Toschi Elena, Fisher Lawrence, Wolpert Howard, Love Michael, Dunn Timothy, Hayter Gary
1 Joslin Diabetes Center, Harvard Medical School, Boston, MA, USA.
2 Department of Family and Community Medicine, University of California, San Francisco, CA, USA.
J Diabetes Sci Technol. 2018 Nov;12(6):1143-1151. doi: 10.1177/1932296818791534. Epub 2018 Jul 31.
The goal of this uncontrolled pilot study was to assess the feasibility of a self-care management mobile app, called Sugar Sleuth, which incorporates the FreeStyle Libre™ glucose sensor, to help clinicians and people with type 1 diabetes (PWD) identify and mitigate self-care behaviors that contribute to glucose variability.
PWDs with a baseline A1c between 7.5 and 9.0% used the mobile app for 14 weeks. The app prompted the PWD to enter the suspected cause of detected glycemic excursions, and to record food and insulin information. PWDs met with clinicians to collaboratively review data, identify challenges, and devise a specific self-care plan. Outcome measures included a single glycemic outcome score (SGOS) and attitude rating scales to better understand how participant attitudes could affect glycemic outcome.
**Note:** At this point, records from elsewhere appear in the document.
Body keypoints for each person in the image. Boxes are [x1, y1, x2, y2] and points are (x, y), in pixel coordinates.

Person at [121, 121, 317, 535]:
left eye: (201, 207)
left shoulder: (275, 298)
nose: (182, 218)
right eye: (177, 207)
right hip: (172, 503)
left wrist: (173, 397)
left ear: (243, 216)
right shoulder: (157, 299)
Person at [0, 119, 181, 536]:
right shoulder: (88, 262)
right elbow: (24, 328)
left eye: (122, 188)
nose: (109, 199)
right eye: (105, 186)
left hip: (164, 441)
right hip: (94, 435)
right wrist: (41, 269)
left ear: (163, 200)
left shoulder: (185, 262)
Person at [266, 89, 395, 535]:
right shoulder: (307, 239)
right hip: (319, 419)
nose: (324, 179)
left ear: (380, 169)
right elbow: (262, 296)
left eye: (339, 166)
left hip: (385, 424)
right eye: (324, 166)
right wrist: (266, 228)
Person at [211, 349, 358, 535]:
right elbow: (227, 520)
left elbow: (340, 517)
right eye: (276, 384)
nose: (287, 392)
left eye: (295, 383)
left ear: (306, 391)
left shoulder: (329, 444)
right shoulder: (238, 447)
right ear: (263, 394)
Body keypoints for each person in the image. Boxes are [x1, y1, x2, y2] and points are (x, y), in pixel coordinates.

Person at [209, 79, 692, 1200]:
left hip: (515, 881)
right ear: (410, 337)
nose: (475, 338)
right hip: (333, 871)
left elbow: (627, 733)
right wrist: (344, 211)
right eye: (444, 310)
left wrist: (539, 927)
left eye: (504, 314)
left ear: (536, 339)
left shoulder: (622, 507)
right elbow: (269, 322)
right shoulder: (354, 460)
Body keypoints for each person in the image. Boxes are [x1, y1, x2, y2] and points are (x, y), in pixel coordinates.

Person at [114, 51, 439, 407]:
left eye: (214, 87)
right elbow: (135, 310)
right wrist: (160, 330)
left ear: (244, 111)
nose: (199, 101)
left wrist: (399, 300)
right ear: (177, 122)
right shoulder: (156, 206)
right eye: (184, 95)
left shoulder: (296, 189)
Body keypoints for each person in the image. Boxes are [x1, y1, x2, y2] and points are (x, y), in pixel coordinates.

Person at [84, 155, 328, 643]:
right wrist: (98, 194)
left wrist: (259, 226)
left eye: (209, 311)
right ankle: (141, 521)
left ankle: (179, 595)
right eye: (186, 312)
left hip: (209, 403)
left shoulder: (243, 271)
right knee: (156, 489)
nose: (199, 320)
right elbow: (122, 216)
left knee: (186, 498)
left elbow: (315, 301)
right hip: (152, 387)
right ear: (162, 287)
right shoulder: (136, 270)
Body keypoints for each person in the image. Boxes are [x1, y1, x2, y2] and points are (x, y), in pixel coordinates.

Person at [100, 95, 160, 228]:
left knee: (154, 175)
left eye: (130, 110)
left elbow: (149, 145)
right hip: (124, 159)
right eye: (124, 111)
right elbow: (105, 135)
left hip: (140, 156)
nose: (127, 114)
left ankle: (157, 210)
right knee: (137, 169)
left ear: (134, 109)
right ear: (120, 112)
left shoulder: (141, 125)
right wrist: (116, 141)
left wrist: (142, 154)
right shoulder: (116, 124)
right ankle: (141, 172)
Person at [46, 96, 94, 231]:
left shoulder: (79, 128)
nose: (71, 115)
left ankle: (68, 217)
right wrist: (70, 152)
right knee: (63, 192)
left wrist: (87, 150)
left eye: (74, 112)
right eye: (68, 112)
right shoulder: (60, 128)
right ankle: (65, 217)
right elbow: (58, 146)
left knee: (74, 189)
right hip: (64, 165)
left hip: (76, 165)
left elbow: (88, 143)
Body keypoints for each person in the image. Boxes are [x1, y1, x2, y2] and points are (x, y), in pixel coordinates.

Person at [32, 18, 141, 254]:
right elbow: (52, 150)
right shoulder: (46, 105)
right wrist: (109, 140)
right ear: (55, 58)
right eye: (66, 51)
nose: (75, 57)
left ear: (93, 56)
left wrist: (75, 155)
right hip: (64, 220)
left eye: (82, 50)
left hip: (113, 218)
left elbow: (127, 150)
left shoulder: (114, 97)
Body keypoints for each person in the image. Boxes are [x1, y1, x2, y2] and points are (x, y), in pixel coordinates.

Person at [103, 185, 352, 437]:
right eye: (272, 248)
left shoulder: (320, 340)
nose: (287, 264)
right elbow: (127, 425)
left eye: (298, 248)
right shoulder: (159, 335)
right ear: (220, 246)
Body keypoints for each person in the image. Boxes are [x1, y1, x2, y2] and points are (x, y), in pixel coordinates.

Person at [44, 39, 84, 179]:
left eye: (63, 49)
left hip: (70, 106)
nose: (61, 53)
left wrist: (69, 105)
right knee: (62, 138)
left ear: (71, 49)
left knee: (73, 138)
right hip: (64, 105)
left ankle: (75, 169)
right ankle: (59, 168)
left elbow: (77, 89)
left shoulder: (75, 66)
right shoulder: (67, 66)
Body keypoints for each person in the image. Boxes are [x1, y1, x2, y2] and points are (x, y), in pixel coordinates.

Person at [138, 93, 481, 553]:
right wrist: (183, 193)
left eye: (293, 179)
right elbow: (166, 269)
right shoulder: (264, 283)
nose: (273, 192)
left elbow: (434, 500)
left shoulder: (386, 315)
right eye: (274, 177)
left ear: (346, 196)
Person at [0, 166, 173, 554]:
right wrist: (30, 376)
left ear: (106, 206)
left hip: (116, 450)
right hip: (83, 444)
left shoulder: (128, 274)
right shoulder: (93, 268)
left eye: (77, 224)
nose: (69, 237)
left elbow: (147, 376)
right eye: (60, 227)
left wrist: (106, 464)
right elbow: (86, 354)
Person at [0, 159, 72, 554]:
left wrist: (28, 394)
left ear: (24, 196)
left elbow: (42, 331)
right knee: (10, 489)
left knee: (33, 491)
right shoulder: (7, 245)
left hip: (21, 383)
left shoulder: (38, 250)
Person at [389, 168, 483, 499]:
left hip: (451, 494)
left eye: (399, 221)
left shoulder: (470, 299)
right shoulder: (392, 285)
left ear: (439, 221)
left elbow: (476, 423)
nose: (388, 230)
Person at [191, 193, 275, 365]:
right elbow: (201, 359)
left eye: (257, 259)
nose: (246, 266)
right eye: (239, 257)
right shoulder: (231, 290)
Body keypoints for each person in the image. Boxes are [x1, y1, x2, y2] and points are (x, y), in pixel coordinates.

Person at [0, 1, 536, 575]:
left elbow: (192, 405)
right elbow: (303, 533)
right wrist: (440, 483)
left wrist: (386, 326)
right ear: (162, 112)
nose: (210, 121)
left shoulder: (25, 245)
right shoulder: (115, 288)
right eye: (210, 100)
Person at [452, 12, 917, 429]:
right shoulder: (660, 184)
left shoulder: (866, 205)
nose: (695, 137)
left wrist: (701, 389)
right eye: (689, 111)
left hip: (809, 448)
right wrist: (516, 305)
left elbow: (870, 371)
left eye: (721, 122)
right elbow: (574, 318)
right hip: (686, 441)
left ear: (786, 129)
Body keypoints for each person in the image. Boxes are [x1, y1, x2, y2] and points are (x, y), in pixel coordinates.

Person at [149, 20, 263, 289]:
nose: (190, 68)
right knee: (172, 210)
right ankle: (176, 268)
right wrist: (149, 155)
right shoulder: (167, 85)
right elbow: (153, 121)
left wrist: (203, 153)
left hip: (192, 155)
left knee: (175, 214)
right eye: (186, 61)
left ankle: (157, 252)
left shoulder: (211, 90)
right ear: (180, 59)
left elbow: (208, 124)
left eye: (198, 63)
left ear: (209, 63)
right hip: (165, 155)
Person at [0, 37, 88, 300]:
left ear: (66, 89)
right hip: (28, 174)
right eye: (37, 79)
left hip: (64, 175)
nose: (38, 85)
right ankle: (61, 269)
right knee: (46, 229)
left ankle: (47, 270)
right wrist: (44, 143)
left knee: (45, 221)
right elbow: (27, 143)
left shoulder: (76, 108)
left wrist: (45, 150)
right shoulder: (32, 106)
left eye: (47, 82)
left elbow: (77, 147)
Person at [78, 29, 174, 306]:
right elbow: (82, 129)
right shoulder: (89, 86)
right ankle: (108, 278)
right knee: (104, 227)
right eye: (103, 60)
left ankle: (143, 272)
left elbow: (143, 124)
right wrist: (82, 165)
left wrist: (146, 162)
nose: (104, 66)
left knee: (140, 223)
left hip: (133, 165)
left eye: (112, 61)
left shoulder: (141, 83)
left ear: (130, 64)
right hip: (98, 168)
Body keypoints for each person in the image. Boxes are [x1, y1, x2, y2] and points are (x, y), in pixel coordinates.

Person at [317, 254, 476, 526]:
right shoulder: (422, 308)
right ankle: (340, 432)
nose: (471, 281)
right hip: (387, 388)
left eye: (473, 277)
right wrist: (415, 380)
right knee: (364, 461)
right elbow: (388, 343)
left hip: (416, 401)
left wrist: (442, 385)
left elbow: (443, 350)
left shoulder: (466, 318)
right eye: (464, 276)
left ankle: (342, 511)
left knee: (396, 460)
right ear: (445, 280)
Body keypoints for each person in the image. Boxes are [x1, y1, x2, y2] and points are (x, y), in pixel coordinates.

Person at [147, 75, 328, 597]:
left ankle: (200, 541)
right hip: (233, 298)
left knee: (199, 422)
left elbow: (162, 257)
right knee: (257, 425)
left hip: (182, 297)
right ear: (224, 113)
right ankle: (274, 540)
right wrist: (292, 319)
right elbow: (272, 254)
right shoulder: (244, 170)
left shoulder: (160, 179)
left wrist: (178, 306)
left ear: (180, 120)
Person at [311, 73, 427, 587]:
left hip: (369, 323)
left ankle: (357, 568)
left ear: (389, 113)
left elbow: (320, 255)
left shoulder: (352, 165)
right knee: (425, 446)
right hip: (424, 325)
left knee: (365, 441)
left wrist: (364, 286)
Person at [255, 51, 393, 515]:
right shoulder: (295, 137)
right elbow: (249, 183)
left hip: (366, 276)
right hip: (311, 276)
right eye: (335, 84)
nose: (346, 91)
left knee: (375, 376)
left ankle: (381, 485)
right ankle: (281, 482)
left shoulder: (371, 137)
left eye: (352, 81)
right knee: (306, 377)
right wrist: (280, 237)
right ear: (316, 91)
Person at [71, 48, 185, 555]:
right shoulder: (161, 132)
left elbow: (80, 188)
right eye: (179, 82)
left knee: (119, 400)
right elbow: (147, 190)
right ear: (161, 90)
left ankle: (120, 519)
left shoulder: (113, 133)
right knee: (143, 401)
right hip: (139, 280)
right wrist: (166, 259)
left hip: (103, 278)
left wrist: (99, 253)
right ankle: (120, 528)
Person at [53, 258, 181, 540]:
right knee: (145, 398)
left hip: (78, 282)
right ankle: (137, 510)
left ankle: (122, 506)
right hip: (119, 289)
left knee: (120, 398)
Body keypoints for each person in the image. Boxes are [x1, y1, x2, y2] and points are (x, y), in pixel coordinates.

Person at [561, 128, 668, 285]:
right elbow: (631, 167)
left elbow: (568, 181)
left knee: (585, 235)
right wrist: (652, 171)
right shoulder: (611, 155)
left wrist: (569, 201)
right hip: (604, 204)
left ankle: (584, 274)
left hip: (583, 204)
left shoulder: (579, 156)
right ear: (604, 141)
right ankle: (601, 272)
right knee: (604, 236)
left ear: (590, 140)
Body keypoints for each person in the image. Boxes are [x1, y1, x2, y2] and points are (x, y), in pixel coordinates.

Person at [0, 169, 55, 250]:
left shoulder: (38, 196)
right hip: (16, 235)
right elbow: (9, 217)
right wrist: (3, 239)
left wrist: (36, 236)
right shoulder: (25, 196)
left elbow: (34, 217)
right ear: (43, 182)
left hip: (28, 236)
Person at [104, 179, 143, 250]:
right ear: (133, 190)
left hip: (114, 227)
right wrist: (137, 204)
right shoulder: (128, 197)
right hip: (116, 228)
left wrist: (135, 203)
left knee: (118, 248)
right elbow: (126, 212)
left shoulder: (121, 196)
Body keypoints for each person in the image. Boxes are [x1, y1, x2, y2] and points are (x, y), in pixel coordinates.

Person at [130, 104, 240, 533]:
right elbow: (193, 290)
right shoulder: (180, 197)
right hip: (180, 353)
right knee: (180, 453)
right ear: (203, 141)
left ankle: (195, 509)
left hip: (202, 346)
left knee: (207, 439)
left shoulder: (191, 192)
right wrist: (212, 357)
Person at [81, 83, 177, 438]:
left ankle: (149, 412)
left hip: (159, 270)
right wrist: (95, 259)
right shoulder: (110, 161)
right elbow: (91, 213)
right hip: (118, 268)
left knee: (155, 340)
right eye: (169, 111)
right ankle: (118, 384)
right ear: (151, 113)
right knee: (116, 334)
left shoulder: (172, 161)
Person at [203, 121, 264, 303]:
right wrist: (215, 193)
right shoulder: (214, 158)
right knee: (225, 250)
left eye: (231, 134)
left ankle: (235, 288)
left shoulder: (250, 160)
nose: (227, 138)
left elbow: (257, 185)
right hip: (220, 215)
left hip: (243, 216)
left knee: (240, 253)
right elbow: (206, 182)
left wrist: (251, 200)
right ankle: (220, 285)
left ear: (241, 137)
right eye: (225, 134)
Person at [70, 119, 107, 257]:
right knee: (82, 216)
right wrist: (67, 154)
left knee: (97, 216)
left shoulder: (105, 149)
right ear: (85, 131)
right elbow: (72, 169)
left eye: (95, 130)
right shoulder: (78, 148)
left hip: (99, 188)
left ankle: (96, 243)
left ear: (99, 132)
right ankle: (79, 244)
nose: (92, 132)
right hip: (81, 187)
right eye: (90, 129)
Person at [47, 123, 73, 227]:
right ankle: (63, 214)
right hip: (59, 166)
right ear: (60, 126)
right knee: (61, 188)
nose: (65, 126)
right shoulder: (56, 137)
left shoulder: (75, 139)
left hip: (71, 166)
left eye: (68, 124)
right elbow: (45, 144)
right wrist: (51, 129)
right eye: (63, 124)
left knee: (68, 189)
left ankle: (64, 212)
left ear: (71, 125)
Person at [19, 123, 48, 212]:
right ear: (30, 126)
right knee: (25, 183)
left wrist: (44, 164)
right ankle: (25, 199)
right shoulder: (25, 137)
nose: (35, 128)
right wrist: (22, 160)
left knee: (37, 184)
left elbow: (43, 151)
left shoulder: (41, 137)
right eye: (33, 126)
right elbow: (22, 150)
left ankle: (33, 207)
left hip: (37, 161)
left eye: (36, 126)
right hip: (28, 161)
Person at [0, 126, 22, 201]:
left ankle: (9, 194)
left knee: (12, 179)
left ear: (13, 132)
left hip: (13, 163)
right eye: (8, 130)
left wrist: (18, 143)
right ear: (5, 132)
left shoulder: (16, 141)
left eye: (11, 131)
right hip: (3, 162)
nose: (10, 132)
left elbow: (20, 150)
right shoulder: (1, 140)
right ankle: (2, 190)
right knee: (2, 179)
Thirty enrolled PWDs had a mean age of 55 ± 2.6 years, and a mean diabetes duration of 32 ± 2.9 years. A significant average reduction in A1c of 0.5 ± 0.07% ( P < .01) and in mean daily carbohydrate intake of 43 ± 21 grams ( P = .05) was found. No statistically significant change in glycemic metrics, body weight, or total daily insulin dose was found. A significant negative association occurred between SGOS and "hypoglycemia tolerance" ( P = .04), and a positive correlation occurred that approached significance with "motivation to change behavior" ( P = .06).
These findings suggest that this mobile app system, in conjunction with CGM, provides a useful platform for helping clinicians and adults with T1D improve self-management skills to improve glycemic control.
这项非对照性试点研究的目的是评估一款名为“Sugar Sleuth”的自我护理管理移动应用程序的可行性,该应用程序整合了FreeStyle Libre™葡萄糖传感器,以帮助临床医生和1型糖尿病患者(PWD)识别并减轻导致血糖波动的自我护理行为。
基线糖化血红蛋白(A1c)在7.5%至9.0%之间的1型糖尿病患者使用该移动应用程序14周。该应用程序提示患者输入检测到的血糖波动的疑似原因,并记录食物和胰岛素信息。患者与临床医生会面,共同审查数据、识别挑战并制定具体的自我护理计划。结果指标包括单一血糖结果评分(SGOS)和态度评定量表,以更好地了解参与者的态度如何影响血糖结果。
30名登记的1型糖尿病患者的平均年龄为55±2.6岁,平均糖尿病病程为32±2.9年。发现糖化血红蛋白平均显著降低0.5±0.07%(P<.01),平均每日碳水化合物摄入量显著降低43±21克(P=.05)。未发现血糖指标、体重或每日总胰岛素剂量有统计学显著变化。SGOS与“低血糖耐受性”之间存在显著负相关(P=.04),与“改变行为的动机”之间存在接近显著的正相关(P=.06)。
这些发现表明,这款移动应用程序系统与连续血糖监测(CGM)相结合,为帮助临床医生和1型糖尿病成年人提高自我管理技能以改善血糖控制提供了一个有用的平台。